= Ian Pattison (cricketer) =

English cricketer

Ian Pattison (born 5 May 1982) is an English cricketer. He was a right-handed batsman and a right-arm medium-pace bowler who played for Durham.

Pattison made four Youth Test appearances for England Under-19s, at the 2000 Under-19 World Cup, while still seventeen years of age. Following this, in 2000 and 2001 he played in Under-19 tours involving Sri Lanka and India.

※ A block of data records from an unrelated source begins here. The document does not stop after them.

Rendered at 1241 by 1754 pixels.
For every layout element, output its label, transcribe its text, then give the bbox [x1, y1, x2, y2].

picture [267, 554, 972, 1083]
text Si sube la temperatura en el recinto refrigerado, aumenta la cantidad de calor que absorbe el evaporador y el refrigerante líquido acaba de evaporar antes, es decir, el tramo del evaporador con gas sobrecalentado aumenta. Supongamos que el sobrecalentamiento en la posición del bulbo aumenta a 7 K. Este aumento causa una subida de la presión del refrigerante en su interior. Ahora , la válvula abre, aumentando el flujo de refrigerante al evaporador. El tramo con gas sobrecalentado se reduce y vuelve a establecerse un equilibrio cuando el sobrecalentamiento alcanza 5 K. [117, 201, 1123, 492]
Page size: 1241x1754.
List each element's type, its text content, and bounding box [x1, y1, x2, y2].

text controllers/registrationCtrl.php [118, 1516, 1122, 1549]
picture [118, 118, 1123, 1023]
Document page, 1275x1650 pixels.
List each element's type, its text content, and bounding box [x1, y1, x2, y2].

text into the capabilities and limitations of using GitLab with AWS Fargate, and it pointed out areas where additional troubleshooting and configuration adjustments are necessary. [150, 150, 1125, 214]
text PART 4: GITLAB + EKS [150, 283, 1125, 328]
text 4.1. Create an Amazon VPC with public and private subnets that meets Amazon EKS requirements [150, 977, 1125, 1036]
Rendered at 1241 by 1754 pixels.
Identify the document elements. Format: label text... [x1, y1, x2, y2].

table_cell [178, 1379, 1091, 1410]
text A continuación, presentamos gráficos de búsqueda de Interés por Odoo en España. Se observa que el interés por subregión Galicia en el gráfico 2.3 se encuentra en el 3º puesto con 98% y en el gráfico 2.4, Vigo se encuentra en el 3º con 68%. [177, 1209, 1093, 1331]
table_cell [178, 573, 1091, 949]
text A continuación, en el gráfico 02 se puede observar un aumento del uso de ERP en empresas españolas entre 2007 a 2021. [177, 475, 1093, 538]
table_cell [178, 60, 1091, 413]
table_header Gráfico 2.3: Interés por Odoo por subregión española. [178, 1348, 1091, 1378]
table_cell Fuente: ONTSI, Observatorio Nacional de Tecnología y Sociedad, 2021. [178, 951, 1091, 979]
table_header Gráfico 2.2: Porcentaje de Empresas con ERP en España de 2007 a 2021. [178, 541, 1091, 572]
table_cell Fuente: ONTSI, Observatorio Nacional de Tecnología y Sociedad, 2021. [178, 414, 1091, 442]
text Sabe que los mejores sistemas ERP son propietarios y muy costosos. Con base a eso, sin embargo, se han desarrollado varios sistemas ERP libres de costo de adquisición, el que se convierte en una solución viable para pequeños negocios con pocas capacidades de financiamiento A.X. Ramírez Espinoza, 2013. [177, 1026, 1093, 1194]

Pattison played his debut County Championship match during the 2002 season, an appearance which included a painfully slow innings of 6 runs, and a second-ball duck which did little for his confidence, and he only played two further games in the season. Worse was to come as he played only once in the following 18 months, following Durham's bottom placing in the 2002 County Championship Second Division, despite 2003 being a slightly better year for the team. The following year, he played three early matches in the season, but was released at the end of the campaign, as Durham once again finished rooted to the bottom of the league.

Pattison played his final match for Durham's Second XI in August 2004, and merely a week later he joined North East Premier League team Gateshead Fell, alongside team-mates including former county cricketer Nick Phillips. He has played for the last four seasons in the MCCA Trophy competition. Pattison still plays cricket as of 2007 - his latest appearances, for his new team Northumberland, who he joined at the beginning of 2006, come more than seven years after first making his name at the Youth World Cup. He is currently playing for Seaham Harbour in the NEPL second division as captain after joining at the start of the 2014 season.

==Early life==
Pattison was born in Ryhope, Sunderland and went on to attend Seaham Comprehensive School (now Seaham High School).